One of the Engineering Directorate's key objectives is to improve cost-effectiveness by maximizing a mindset of continuous process improvement.

The AFMC reorganization had an immediate, beneficial effect on EN, Ms. Tymofichuk said. "We had three separate logistics centers among 12 centers in AFMC, each with different opinions, preferences, commanders and EN directorates. Now we have one voice out of five, a stronger united front." For EN, that has meant highlighting -- internally and across the AFMC -- "the world-class scientists and engineers we have," as well as the unique technical issues and needs of the organic repair and supply chain communities.

"We are world-class and we can still lean on and learn from each other," she said.
Ms. Tymofichuk emphasizes workforce development, recruitment and retention in her directorate. This emphasis "also covers the engineers in LCMC who are co-located with us under an arrangement titled 'Site Senior Functional'," she said. "We hire 100 to 150 electrical engineers each year," for example. Another EN objective is to ensure that 95 percent of all critical acquisition positions, and 85 percent of all non-critical acquisition positions, are Acquisition Professional Development Program-certified.

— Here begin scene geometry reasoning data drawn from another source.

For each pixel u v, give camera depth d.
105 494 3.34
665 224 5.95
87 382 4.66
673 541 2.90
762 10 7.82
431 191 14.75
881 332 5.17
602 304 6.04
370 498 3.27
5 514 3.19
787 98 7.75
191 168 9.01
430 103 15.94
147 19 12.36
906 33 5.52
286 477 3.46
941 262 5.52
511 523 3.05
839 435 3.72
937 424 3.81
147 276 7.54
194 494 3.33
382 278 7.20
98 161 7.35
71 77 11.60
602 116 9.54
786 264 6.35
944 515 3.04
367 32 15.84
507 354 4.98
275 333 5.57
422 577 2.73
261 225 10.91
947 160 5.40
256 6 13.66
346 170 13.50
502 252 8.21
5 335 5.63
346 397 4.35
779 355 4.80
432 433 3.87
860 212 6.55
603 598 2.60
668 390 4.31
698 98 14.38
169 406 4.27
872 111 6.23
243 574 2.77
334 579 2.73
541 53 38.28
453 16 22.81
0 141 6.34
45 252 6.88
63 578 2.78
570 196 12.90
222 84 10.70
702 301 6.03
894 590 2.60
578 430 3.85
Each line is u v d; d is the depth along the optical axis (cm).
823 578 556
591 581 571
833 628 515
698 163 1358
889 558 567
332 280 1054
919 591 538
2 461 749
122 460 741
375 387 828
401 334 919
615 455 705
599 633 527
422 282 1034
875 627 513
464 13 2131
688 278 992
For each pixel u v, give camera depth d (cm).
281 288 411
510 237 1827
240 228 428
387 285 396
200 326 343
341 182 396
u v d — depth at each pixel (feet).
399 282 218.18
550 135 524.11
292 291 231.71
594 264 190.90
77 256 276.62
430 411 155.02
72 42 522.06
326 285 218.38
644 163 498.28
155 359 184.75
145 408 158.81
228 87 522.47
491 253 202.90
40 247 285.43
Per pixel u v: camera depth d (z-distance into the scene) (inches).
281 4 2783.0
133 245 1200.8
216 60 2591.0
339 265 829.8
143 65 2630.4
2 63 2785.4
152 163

One of the Defense Department's initiative areas is STEM (Science, Technology, Engineering and Mathematics), she noted. "It is an important part of our mission to ensure a viable pipeline of scientists and engineers." Therefore, one person on Ms. Tymofichuk's staff at Tinker is assigned solely to STEM outreach.

Of EN's 4,500 engineers, their levels of education range as high as Ph.Ds, although the vast majority of them have a bachelor's degree. "We don't have a technical track in AFSC, so we're working with LCMC, AFMC and the Air Force Personnel Center to develop one," Ms. Tymofichuk said.

Another key EN objective, she related, is to provide sound technical advice through a reliable, agile, and responsive organization that is focused on engineering the possible.
A principal goal of EN is to provide support that helps the Air Logistics Complex produce "on time, every time." If Engineering doesn't provide timely responses, "We may impact critical path, and on-time delivery will be impacted," Ms. Tymofichuk said. "We are working with AFSC and LCMC engineers to redefine engineering support to maintenance, to include Delegated Engineering Authority to Maintenance."

Now, EN's office at Tinker AFB, as well as its operating locations at Hill AFB in Utah and Robins AFB in Georgia, are "all playing off the same sheet of music," Ms. Tymofichuk said. Across the AFSC, "We all do the same things the same way," and communications among the three sites have improved dramatically since the reorganization. "It's the AFSC Way."